Patient falls in hospitals are an important issue to nurses. Indeed, not only do patient falls present a patent risk to the patient and their health, but it also poses threats to the care offered in hospitals. Nurses should learn strategies and tactics to present falls as a key factor to promote safety in hospitals.
The main objective it to examine research studies that examine strategies to prevent falls in an acute setting. The four research articles chosen all evaluate different strategies to prevent falls in an acute setting.
Search for Evidence
Overall, a thorough search was conducted of articles that researched how to reduce falls in the following databases: Medline, Google Scholar, and Proquest. A total of 14 articles were found in these databases. After examination, however, five articles were outside the recommended publishing range of 5-7 years; another five articles replicated similar research techniques in the reduction of falls. Thus, four articles were ultimately chosen to examine for this paper.

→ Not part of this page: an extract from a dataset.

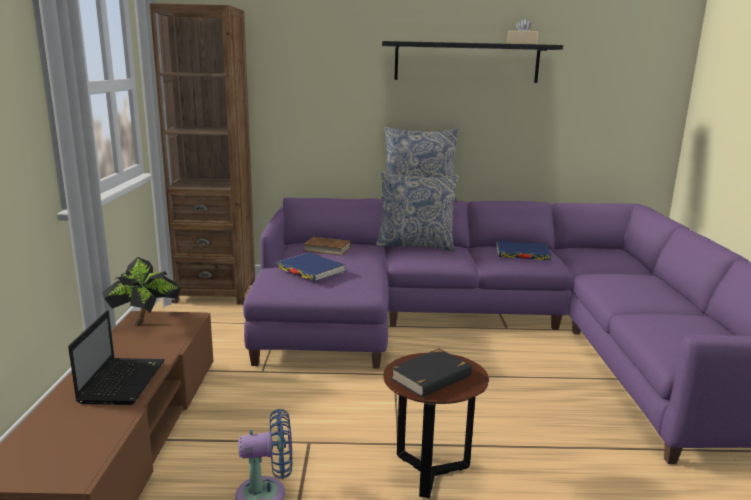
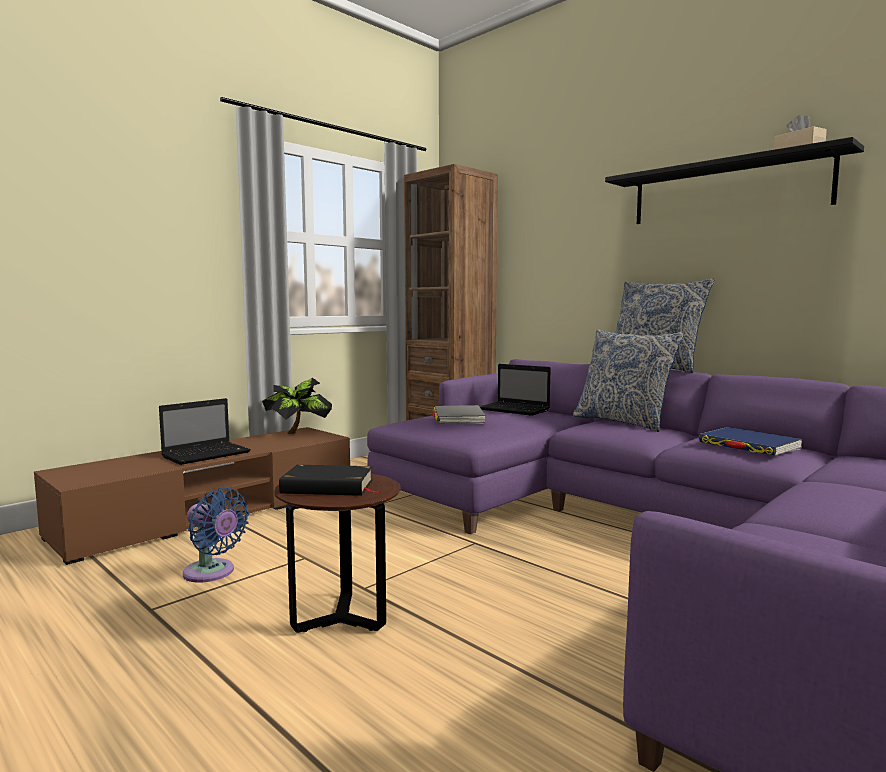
camera: 45 degrees right, 10 degrees down
blue book [276,253,345,281] -> grey book [432,405,486,424]
brown book [304,237,351,256] -> laptop [479,364,551,416]

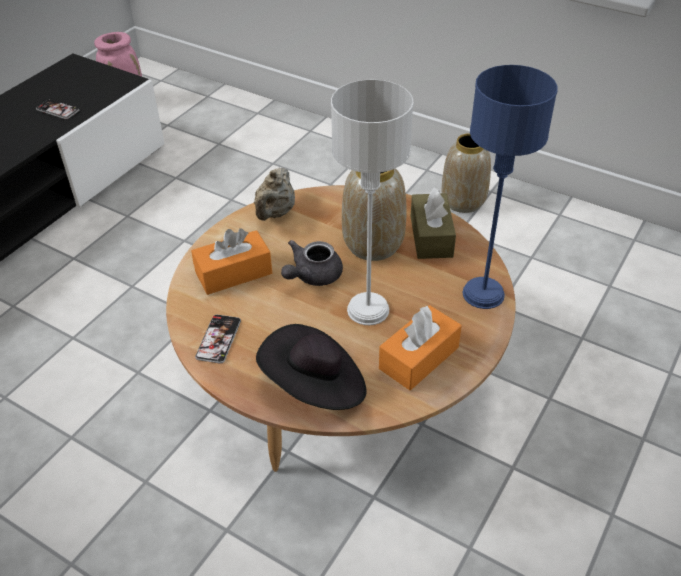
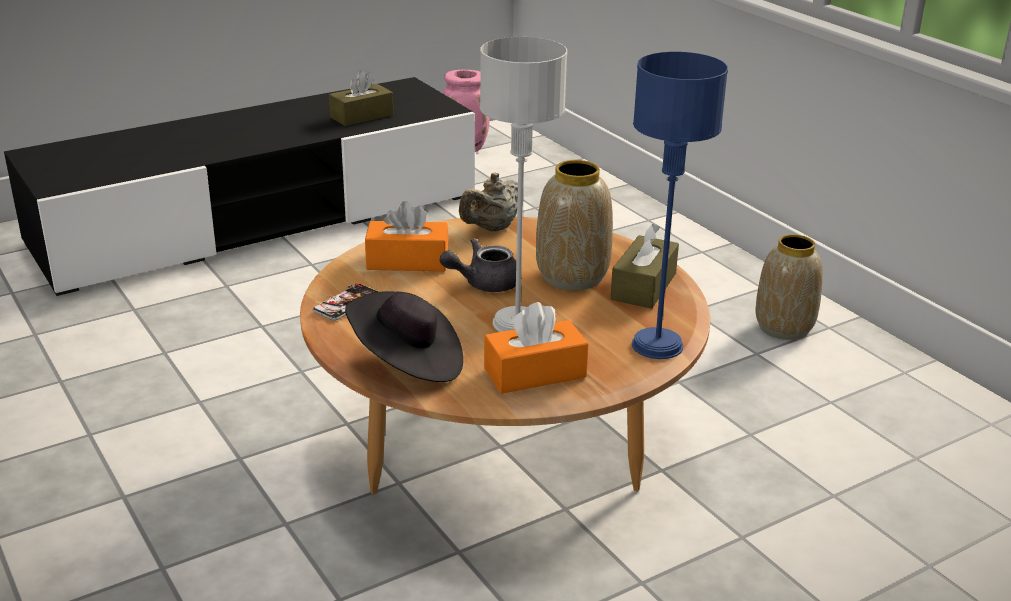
camera: 25 degrees right, 15 degrees down
phone [36,99,79,119] -> brown tissue box [329,70,393,126]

Tzeng and Yin (2009) researched the relationship between call light use and response time and inpatient falls in acute care settings. The authors found that: longer response time to call lights was correlated to fewer total falls and less fall-related patient harm. The authors’ research challenged conventional wisdom that reducing frequency of call light use and fall rates are two outcome indicators of conducting hourly patient rounds. Tzeng (2010) further identifies mental status as a risk factor in falls: the presence of mental status deficits was identified as the dominant issue in 34% of falls; this finding was statistically significant.
Merrett et al. (2011) reported results from the GEM FIT collaboration that worked to reduce the number of falls among elderly individuals in a hospital. The collaboration centered on a number of interventions: exercise and education about falls. The collaboration found that these interventions were useful in preventing falls in the elderly population.
Overall, the literature found that three interventions had a positive impact on reducing falls; another intervention (shorter response to call lights) was found to actually increase the risk of the falls. Hospitals should adopt these evidence-based guidelines, particularly when dealing with elderly patients.
Those evidence-based practice guidelines could be codified into these principles:
- Mental health status should be carefully monitored as a key risk factor for falls among elderly hospital inpatients. This should not only be part of the initial interview, but also should be monitored throughout the stay to promote patient safety.
- Response to call buttons should be closely monitored as well. Although an intuitive perspective would promote a quicker response to the call light as a means to maximize patient safety, research has actually show the opposite: a quicker response time actually leads to a higher risks for falls.
- Finally, the collaboration shows that interventions including exercise to strengthen joints and education to raise awareness of the genesis and danger of falls can be important to prevent falls in an elderly population. This is important evidence that fall prevention strategies should not only be implemented in the hospital, but also before admissions to the hospital.
Tzeng, H.M. & Yin, C.Y Relationship between call light use and response time and inpatient
falls in acute care settings. Journal of Clinical Nursing, 18, 3333-3341.
Tzeng, H.M. (2010). Inpatient falls in adult acute settings: influence of patients’ mental status.
Journal of Advanced Nursing. 1741-1746.
Merrett et al. A collaborative approach to fall prevention. Canadian Nurse. 107(8), 24-29.